Bref, Washington décide de franchir toutes les lignes rouges dressées par le Etats arabes. Leur unité et solidarité en témoigne. Les Etats-Unis font ainsi un formidable cadeau à ces derniers, désormais plus enclins à défendre l’importance spirituelle d’Al-Qods et de la mosquée d’Alaqsa, troisième lieu saint de l’islam, que de se chamailler autour du Qatar, du Liban ou de la Syrie !

Emmanuel Macron a regretté cette décision « la France n’approuve pas et qui contrevient au droit international et aux résolutions du Conseil de sécurité de l’ONU». Au-delà du Moyen Orient, quelles peuvent être les conséquences d'une telle décision sur les jeux d'alliance entre grandes puissances extérieures, notamment en Europe, ou en Asie, avec le Moyen Orient ? 

Ardavan Amir-Aslani : Quasiment aucun Etat arabe aujourd’hui ne peut prétendre à une légitimité démocratique. Ainsi il convient d’observer une dichotomie entre les gouvernants arabes et la masse des gouvernés. S’il est vrai que les Etats arabes, à part une opposition verbale, ne déploieront aucune stratégie en vue de s’opposer à cette prise de décision américaine, les populations arabes, frustrées et souvent en antinomie avec leurs dirigeants, raisonnent différemment. La rupture des aspirations des peuples arabes avec les positions adoptées par leurs dirigeants ne fera qu’envenimer les rapports et concourra à la radicalisation accrue de la population. Deux blocs continueront à s’opposer. D’une part celui dominé par l’Iran et les pays aujourd’hui faisant partie intégrante de ce qu’il convient de qualifier l’axe de la pleine lune chiite comme l’Iraq, la Syrie ou le Liban, de l’autre celui dirigé par l’Arabie Saoudite et ses alliés. L’Europe pour sa part continuera à rester attachée à la solution consistant à promouvoir l’idée d’un Etat palestinien vivant côte à côte avec Israël et partageant Jérusalem comme capitale. L’Asie, en revanche, trop éloignée des turpitudes du Moyen-Orient s’attachera à garder une certaine neutralité toute en privilégiant ses intérêts économiques.

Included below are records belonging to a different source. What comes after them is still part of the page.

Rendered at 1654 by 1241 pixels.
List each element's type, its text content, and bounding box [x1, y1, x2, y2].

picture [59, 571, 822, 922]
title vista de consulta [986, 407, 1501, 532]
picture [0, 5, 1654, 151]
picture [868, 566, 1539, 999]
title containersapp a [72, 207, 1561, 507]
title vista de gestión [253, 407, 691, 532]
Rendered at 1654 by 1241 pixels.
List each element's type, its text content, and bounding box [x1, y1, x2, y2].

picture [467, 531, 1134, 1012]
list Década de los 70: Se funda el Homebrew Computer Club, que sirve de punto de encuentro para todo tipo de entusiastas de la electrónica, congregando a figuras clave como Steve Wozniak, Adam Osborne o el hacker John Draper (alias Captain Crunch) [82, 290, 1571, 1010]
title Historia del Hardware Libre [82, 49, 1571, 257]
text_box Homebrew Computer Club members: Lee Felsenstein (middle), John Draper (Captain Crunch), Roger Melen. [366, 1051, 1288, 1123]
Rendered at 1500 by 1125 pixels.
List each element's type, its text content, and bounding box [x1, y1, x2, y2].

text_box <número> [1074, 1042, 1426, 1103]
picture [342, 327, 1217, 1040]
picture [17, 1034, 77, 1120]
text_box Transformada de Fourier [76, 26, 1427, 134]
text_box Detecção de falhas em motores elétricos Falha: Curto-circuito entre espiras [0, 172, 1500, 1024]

Emmanuel DupuyDonald Trump en prenant ainsi cette décision controversée et unanimement critiquée à travers le monde semble vouloir tester ces partenaires arabes quant à leur affirmation de solidarité avec les Etats-Unis dans la lutte contre le terrorisme, comme Donald Trump l’avait fait lors de son déplacement à Riyad, fin mai dernier. Cette décision est aussi un test vis-à-vis de l’Europe et des 27 états qui la composent. Quelle réponse viendra de Bruxelles ? alors que l’UE entend placer son action comme partenaire du dialogue israélo-palestinien. On a bien entendu, les récriminations - légitimes d’Angela Merkel et du président français, Emmanuel Macron. Ce dernier, se trouve, cependant, « piégé », par la décision en novembre dernier, de l’Unesco, au moment où Audrey Azoulai prend la tête de l’agence onusienne, sise à Paris, visant à interroger le lien entre juifs et Jérusalem. 

Il en a résulté un départ très médiatisé de Washington de l’UNESCO et la certitude que Paris ne suivrait pas Washington. La France, qui avait tenté, sous la précédente mandature, d’imposer une solution diplomatique qui passait par Paris, mais hélas réfutée tant par Abbas que Netanyahu, se trouve ainsi dans une impasse voire une incapacité diplomatique d'agir. La convocation par la France (entre autres) d’une réunion d’urgence du Conseil de Sécurité des Nations Unies n’y changera pas grand chose. C’est d’autant plus dommage que le président français se rend à Doha, dans quelques heures et que sa tournée levantine (Jordanie, Israël, Palestine) et déplacement à Téhéran se profilent...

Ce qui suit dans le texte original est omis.